◆ **Provided passage**:
%%

How many training samples are there for each of the classes?

In [None]:
!cd "{DATA_MASTER_PATH}/Training" \
    && find -maxdepth 2 -mindepth 2 -type f -printf "%h\0" \
    | uniq -zc | tr '\0' '\n' | sort -rh  \
    | (sed -u 10q ; echo "..." ; tail)

    984 ./Grape Blue
    900 ./Plum 3
    738 ./Tomato 3
    738 ./Tomato 1
    738 ./Strawberry Wedge
    738 ./Peach 2
    738 ./Melon Piel de Sapo
    738 ./Cherry Rainier
    738 ./Cherry 2
    735 ./Walnut
...
    438 ./Onion White
    429 ./Apple Red 3
    427 ./Avocado
    426 ./Mango Red
    420 ./Plum 2
    392 ./Cucumber Ripe
    367 ./Tomato Maroon
    300 ./Pear Kaiser
    300 ./Mangostan
    297 ./Ginger Root


### 1.2: Data Processing

Remove the folders that have items that are not sold individually, such as berries. Also, consolidate classes that feature the same type of fruit.

In [None]:
def remove_directories(dirs):
  for dir in dirs:
    !cd "{DATA_MASTER_PATH}/Training" \
    && echo "Removing Training: {dir}" && rm -r "{dir}"*

  for dir in dirs:
    !cd "{DATA_MASTER_PATH}/Test" \
    && echo "Removing Test: {dir}" && rm -r "{dir}"*

In [None]:
rm_dirs = ["Blueberry", "Cherry", "Chestnut", "Grape", "Hazelnut", "Mulberry", 
           "Nut", "Raspberry", "Redcurrant", "Strawberry", "Walnut"]
remove_directories(rm_dirs)

%%

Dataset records
%%

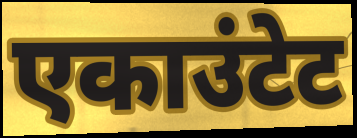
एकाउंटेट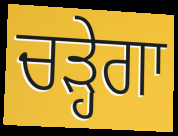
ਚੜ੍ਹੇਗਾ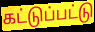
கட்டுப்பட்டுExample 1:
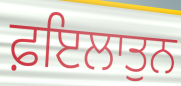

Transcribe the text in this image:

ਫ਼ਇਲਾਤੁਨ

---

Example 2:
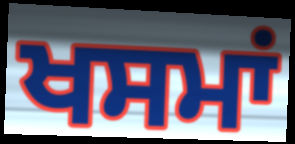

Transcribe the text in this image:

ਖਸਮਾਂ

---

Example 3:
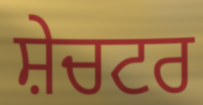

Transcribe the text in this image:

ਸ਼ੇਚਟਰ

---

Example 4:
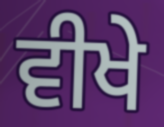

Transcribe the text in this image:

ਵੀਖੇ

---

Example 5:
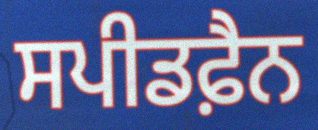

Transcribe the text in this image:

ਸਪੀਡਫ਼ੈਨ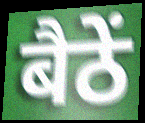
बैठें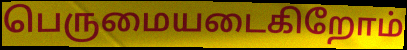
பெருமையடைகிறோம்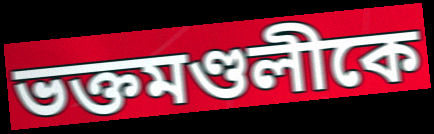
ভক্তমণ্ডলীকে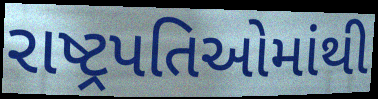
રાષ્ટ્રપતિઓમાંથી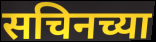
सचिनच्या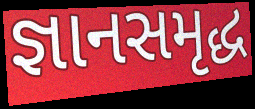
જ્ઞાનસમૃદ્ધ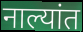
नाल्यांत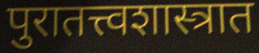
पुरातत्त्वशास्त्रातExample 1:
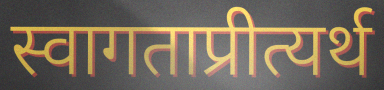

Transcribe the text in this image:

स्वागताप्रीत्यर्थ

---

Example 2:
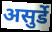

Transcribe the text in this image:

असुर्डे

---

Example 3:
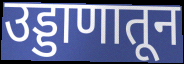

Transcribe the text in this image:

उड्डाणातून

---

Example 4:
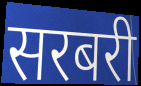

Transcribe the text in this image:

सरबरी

%%
%%

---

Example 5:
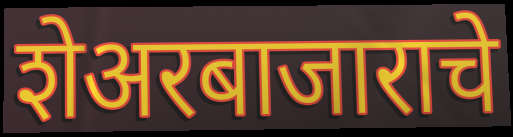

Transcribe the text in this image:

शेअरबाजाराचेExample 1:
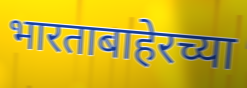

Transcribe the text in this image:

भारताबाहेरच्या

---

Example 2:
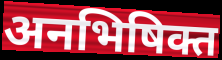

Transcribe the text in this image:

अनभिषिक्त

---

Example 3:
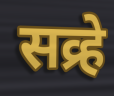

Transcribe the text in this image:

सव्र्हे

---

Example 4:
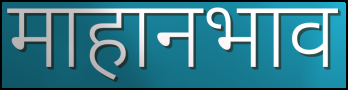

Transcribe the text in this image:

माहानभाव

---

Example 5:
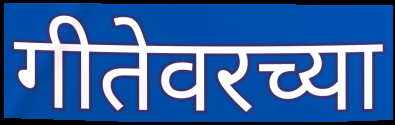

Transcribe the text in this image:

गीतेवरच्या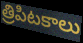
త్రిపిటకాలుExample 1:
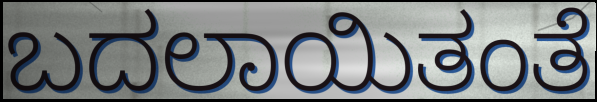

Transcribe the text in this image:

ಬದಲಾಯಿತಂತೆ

%%
%%

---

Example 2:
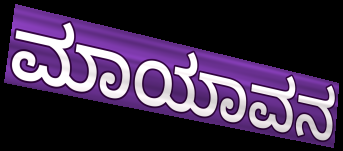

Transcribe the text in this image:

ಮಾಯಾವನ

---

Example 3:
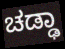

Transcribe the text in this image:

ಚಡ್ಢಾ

%%

◆ **Task objective**:
Carry on the fruit image notebook from the point where it stops.

◆ **The result**:
Removing Training: Blueberry
Removing Training: Cherry
Removing Training: Chestnut
Removing Training: Grape
Removing Training: Hazelnut
Removing Training: Mulberry
Removing Training: Nut
Removing Training: Raspberry
Removing Training: Redcurrant
Removing Training: Strawberry
Removing Training: Walnut
Removing Test: Blueberry
Removing Test: Cherry
Removing Test: Chestnut
Removing Test: Grape
Removing Test: Hazelnut
Removing Test: Mulberry
Removing Test: Nut
Removing Test: Raspberry
Removing Test: Redcurrant
Removing Test: Strawberry
Removing Test: Walnut


In [None]:
!cd "{DATA_MASTER_PATH}/Training" \
    && find -maxdepth 2 -mindepth 2 -type f -printf "%h\0" \
    | uniq -zc | tr '\0' '\n' | sort -rh  \
    | (sed -u 10q ; echo "..." ; tail)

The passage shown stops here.